I think you have a problem focusing on what words mean sometimes. Unproven doesn't mean false. And, just because something might be true doesn't mean one is logically justified in believing in it.
Seth wrote:
However, there is interesting evidence from people who have had "near death" experiences that points, however vaguely, towards some sort of after-life that cannot as yet be explained by science.
Much of near death experience can be recreated in the human mind, and can and has been explained or is explainable as a function of the brain. There are, of course, many things about the brain and human functioning that science has not yet explained. However, all that means is that we don't know something. The failure of science to yet explain a phenomenon is not evidence of a god cause. Just stop at "I don't know," and that's enough. Adding arbitrary factors doesn't help, and it's not logical.
Seth wrote:
So, on one side of the balance we have your skepticism, but your skepticism is based on an utter absence of evidence or proof that the eternal life claim is false,
I never said it was false. I said it was unproven, and offered without proof. It is. I also said there is no reason to believe it. There isn't. It might be true though. It's just as silly to believe in eternal life, however, as it is to believe in reincarnation, or that we're all become gods for other planets in the universe. They all might be true. None of them has been proven.
Seth wrote:
and on the other side we have the eternal life claim combined with thousands of near-death experiences by individuals that point towards an afterlife of some sort.
It is going to far to say they "point toward an afterlife." Saying that people see a white light or something in their minds is a far cry from "pointing to an afterlife."
You said it yourself - science hasn't explained it yet. So, we don't know. It's not proof of an afterlife. It's proof that the mind does some unexplained things. I don't know what is true, though.
Seth wrote:
So, on one side we have zero evidence against the eternal life claim, and on the other side we have some scintilla of evidence for the eternal life claim.

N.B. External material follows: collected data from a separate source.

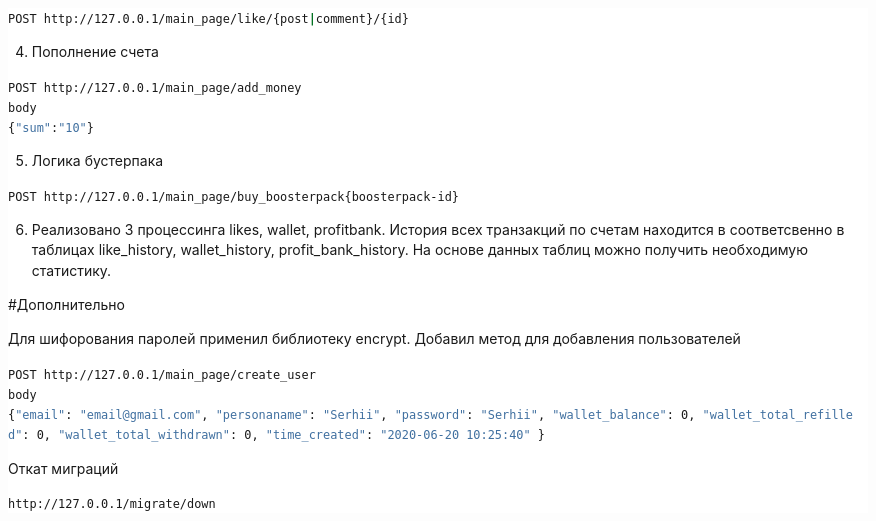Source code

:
 ```bash
POST http://127.0.0.1/main_page/like/{post|comment}/{id}
```
4. Пополнение счета
```bash
POST http://127.0.0.1/main_page/add_money
body
{"sum":"10"}
```

5. Логика бустерпака
```bash
POST http://127.0.0.1/main_page/buy_boosterpack{boosterpack-id}
```

6. Реализовано 3 процессинга likes, wallet, profitbank.
История всех транзакций по счетам находится в соответсвенно в таблицах
like_history, wallet_history, profit_bank_history.
На основе данных таблиц можно получить необходимую статистику. 

#Дополнительно

Для шифорования паролей применил библиотеку encrypt.
Добавил метод для добавления пользователей
```bash
POST http://127.0.0.1/main_page/create_user
body
{"email": "email@gmail.com", "personaname": "Serhii", "password": "Serhii", "wallet_balance": 0, "wallet_total_refilled": 0, "wallet_total_withdrawn": 0, "time_created": "2020-06-20 10:25:40" }
```
Откат миграций
```bash
http://127.0.0.1/migrate/down
```





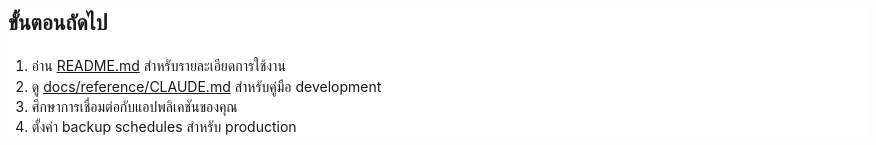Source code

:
 ```bash
```

## ขั้นตอนถัดไป
1. อ่าน [README.md](README.md) สำหรับรายละเอียดการใช้งาน
2. ดู [docs/reference/CLAUDE.md](docs/reference/CLAUDE.md) สำหรับคู่มือ development
3. ศึกษาการเชื่อมต่อกับแอปพลิเคชันของคุณ
4. ตั้งค่า backup schedules สำหรับ production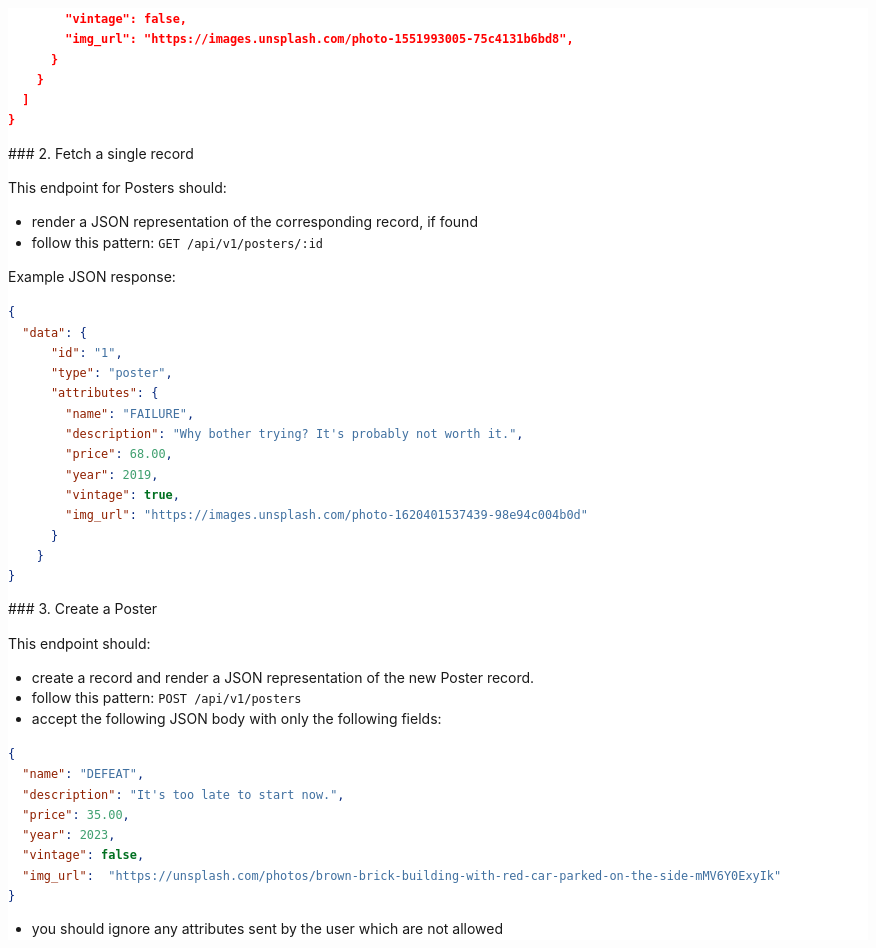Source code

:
 ```json
        "vintage": false,
        "img_url": "https://images.unsplash.com/photo-1551993005-75c4131b6bd8",
      }
    }
  ]
}
```
</section>

<section class="dropdown">
### 2. Fetch a single record

This endpoint for Posters should:

* render a JSON representation of the corresponding record, if found
* follow this pattern: `GET /api/v1/posters/:id`

Example JSON response:

```json
{
  "data": {
      "id": "1",
      "type": "poster",
      "attributes": {
        "name": "FAILURE",
        "description": "Why bother trying? It's probably not worth it.",
        "price": 68.00,
        "year": 2019,
        "vintage": true,
        "img_url": "https://images.unsplash.com/photo-1620401537439-98e94c004b0d"
      }
    }
}
```

</section>


<section class="dropdown">
### 3. Create a Poster

This endpoint should:

* create a record and render a JSON representation of the new Poster record.
* follow this pattern: `POST /api/v1/posters`
* accept the following JSON body with only the following fields:

```json
{
  "name": "DEFEAT",
  "description": "It's too late to start now.",
  "price": 35.00,
  "year": 2023,
  "vintage": false,
  "img_url":  "https://unsplash.com/photos/brown-brick-building-with-red-car-parked-on-the-side-mMV6Y0ExyIk"
}
```
* you should ignore any attributes sent by the user which are not allowed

There can never be evidence against an eternal life claim, because the claim is unfalsifiable rhetorically. There is no evidence for eternal life - there is evidence for the mind creating images under certain conditions.
Seth wrote:
Therefore, the preponderance of the evidence that we have at the moment weighs on the side of eternal life, or at least some sort of afterlife, which debunks the ipse dixit claim you make.
Pure sophistry, the kind with the intent to deceive, I suspect.
You know it isn't evidence of an afterlife. You don't know what it's evidence of of. It could be evidence of an afterdeath, whereby the mind endures a second death and the imagery is a result of that. It might be evidence of reincarnation. It might be evidence of images the brain creates when deprived of oxygen, or otherwise in its death throes.
When you say that science hasn't explained the phenomenon yet, it's not license to attribute anything you want to it (which is what you're doing). When you do that, it becomes sophistry, and that's dirty pool.